The Media Research Center’s Tim Graham was in full condescension mode on a March 3 post:
When you proclaim yourself a fact-checking website, dedicated to helping people you believe are easily hornswoggled, that poor opinion of the audience can cause problems. Take satirical web sites. Do most readers understand the difference between jokey fake-news and real news?
Snopes.com followed other fact-checkers in warning about the Christian satire site Babylon Bee. But was anyone really going to buy this headline as real, Snopes? “CNN Purchases Industrial-Sized Washing Machine To Spin News Before Publication.” [This included the whimsical washer illustration to the right.] They felt the urgent need to call this out as “FALSE.”

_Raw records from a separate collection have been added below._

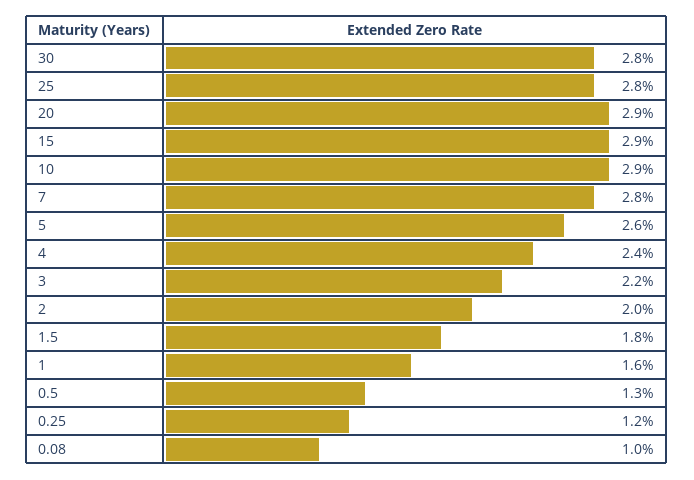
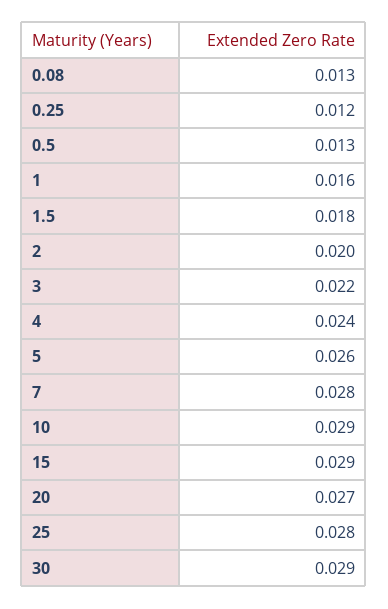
30: 0.028 -> 0.029
20: 0.029 -> 0.027
0.08: 0.01 -> 0.013

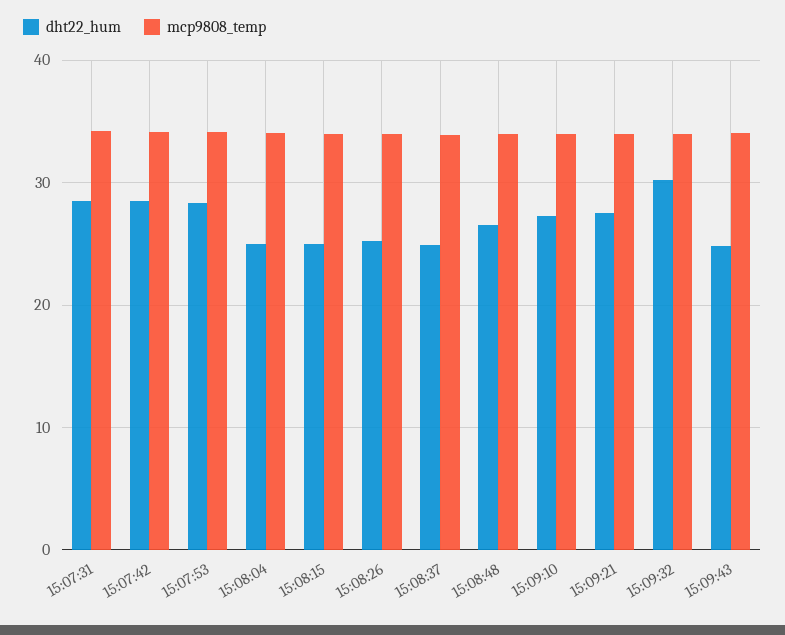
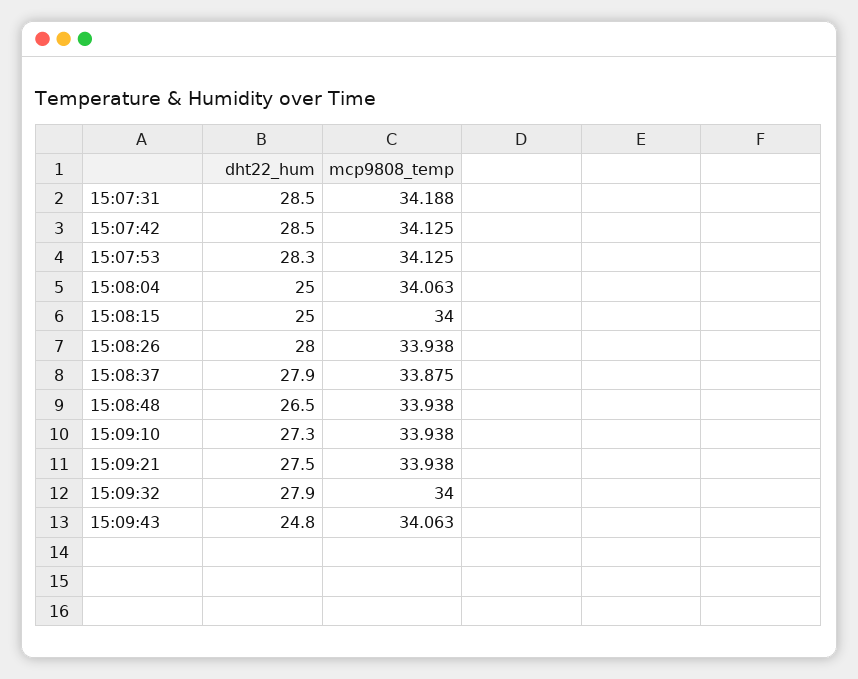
dht22_hum, 15:08:26: 25 -> 28
dht22_hum, 15:08:37: 25 -> 27.9
dht22_hum, 15:09:32: 30 -> 27.9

Their humor-deprived headline was “Did CNN Purchase an Industrial-Sized Washing Machine to Spin News? The news media organization reportedly invested in mechanical assistance to help their journalists and news anchors spin the news before publication.”

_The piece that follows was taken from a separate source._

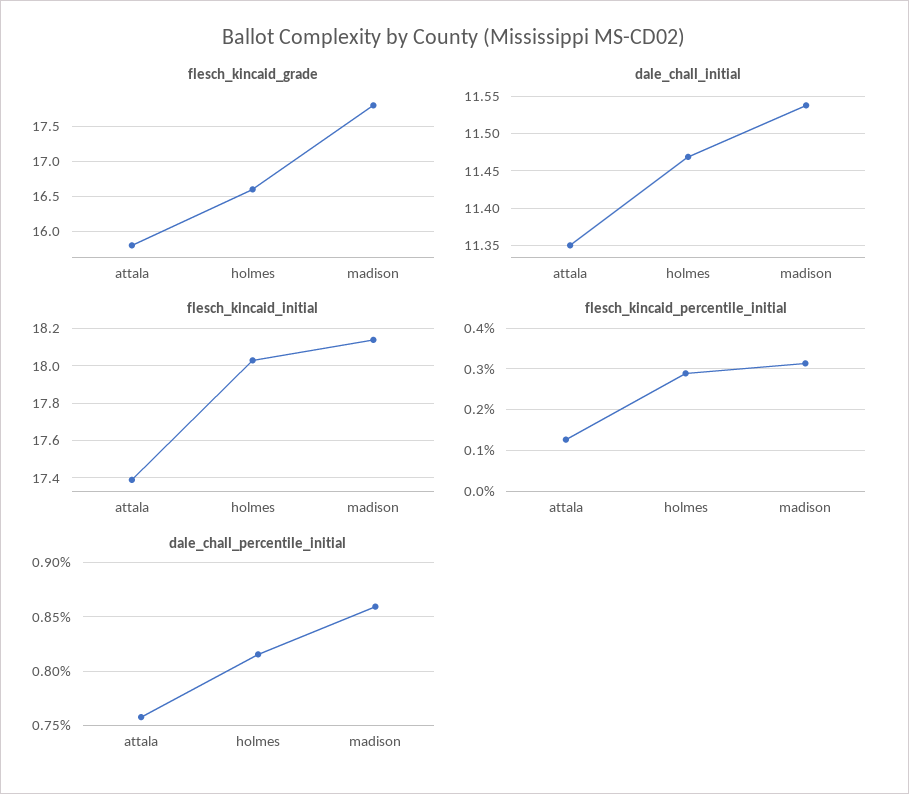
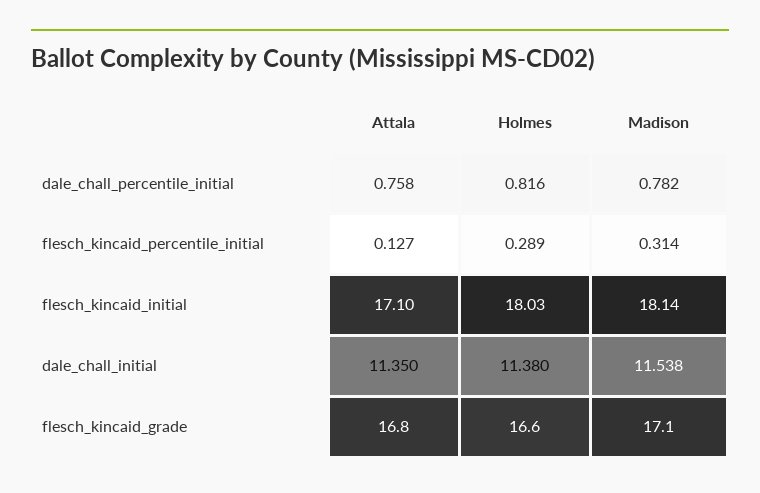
flesch_kincaid_grade, attala: 15.8 -> 16.8
flesch_kincaid_grade, madison: 17.8 -> 17.1
dale_chall_initial, holmes: 11.47 -> 11.38
flesch_kincaid_initial, attala: 17.4 -> 17.1
dale_chall_percentile_initial, madison: 0.86 -> 0.782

[…]Nevertheless, David Mikkelson of Snopes reported he found people dumb enough to take this literally: “Although it should have been obvious that the Babylon Bee piece was just a spoof of the ongoing political brouhaha over alleged news media ‘bias’ and ‘fake news,’ some readers missed that aspect of the article and interpreted it literally.”

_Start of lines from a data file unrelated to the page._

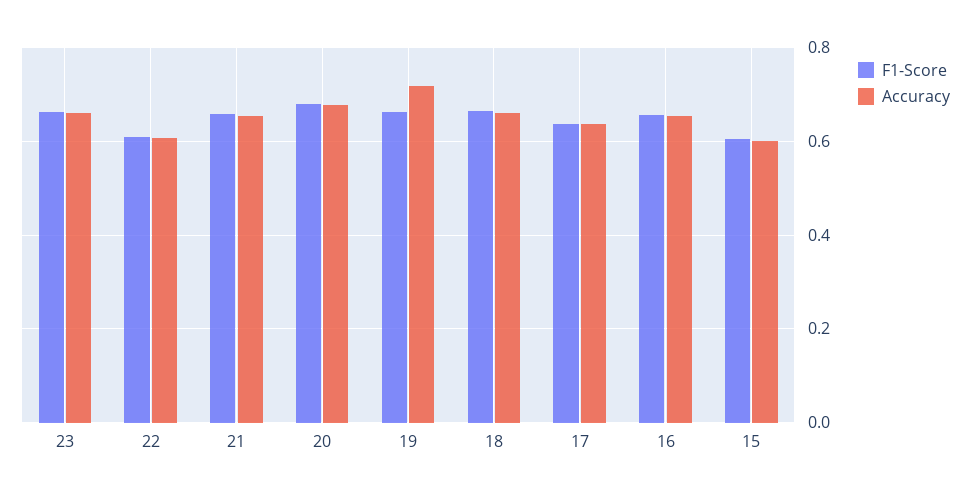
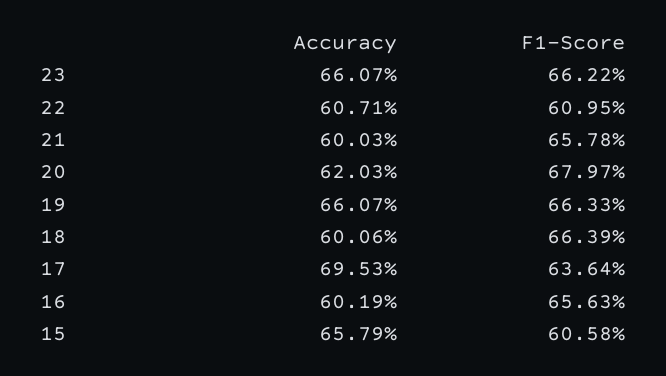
Accuracy, 21: 0.66 -> 0.6003
Accuracy, 20: 0.68 -> 0.6203
Accuracy, 19: 0.72 -> 0.6607
Accuracy, 18: 0.66 -> 0.6006
Accuracy, 17: 0.64 -> 0.6953
Accuracy, 16: 0.66 -> 0.6019
Accuracy, 15: 0.6 -> 0.6579

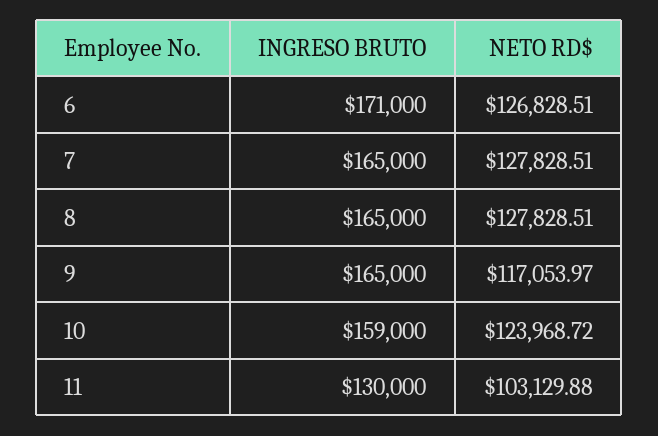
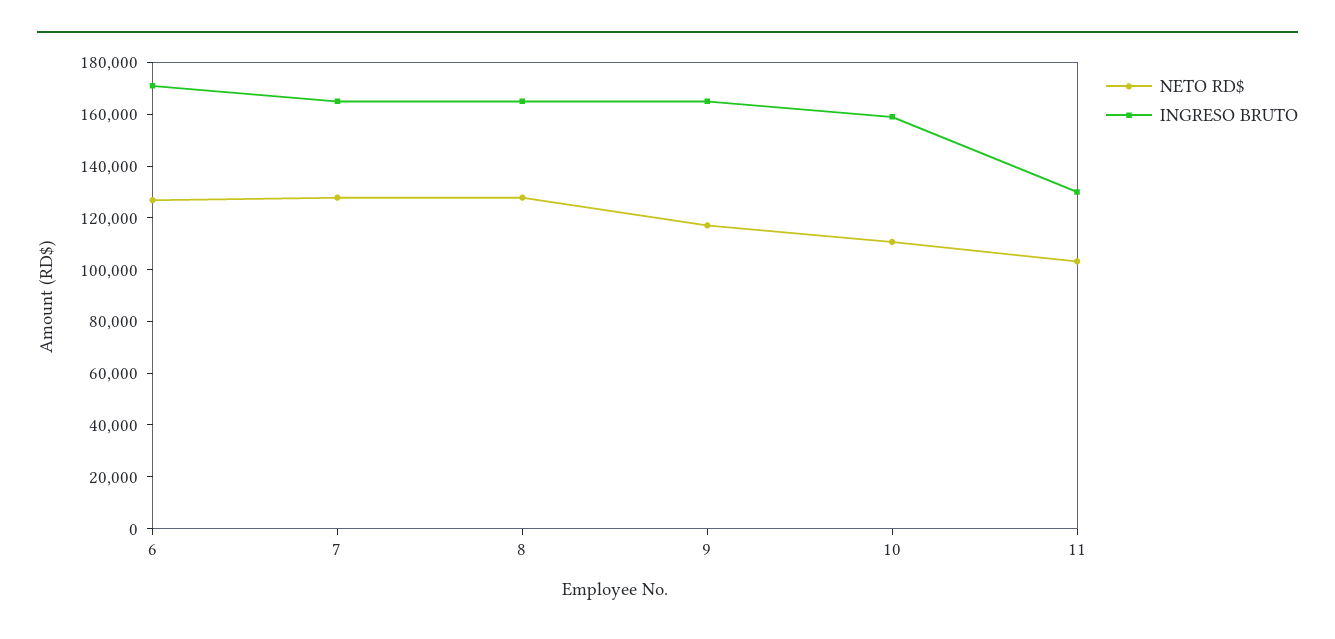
NETO RD$, 10: 123968.72 -> 110000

Guess what happened next? Facebook uses Snopes as one of its fake-news flagging sites, so Babylon Bee’s owner Adam Ford received a little note that an “independent fact checker” found “disputed” information in their humor. Facebook warned “Repeat offenders will see their distribution reduced and their ability to monetize and advertise removed.”
Funny thing, though: Two weeks earlier, Graham was very humor-deprived in fact-checking a comedy game show:
Everyone knows when the liberal comedians are joking, they’re just making up Fake News, right? Or does the audience suspect there’s a lot of truth behind the humor? Fans of the weekend NPR news quiz Wait! Wait! Don’t Tell Me! heard the notion that President Trump’s new budget “slashed” spending on everything, including Medicare and Medicaid.
Spending on those enormous health programs is never “slashed” — they grow by leaps and bounds, even if some spending formulas inside the program get adjusted, or the Republicans propose a lower trajectory of skyrocketing growth than Democrats — which is not“cuts.” Reporters (and comedians) never look at actual overall Medicare/Medicaid spending on a chart.
The moderate-to-liberal Committee for a Responsible Federal Budget reports that under the Trump budget proposal, “Between 2018 and 2028, nominal Medicare spending would grow by 120 percent instead of 134 percent.”
[…]Throwing in TBS and T.J. Maxx is a way to suggest there’s some serious fakery going on in this joke. But people might actually think this argument as a whole is true — that Trump is wildly slashing the social programs to buy “guns and tanks.”
But then, Graham is nothing if not humor-deprived, as painfully illustrated in a March 14 tirade against the Comedy Central “The Opposition” for mocking, yes, conservative humor for being humorless. Which seems to prove “The Opposition’s” skit correct.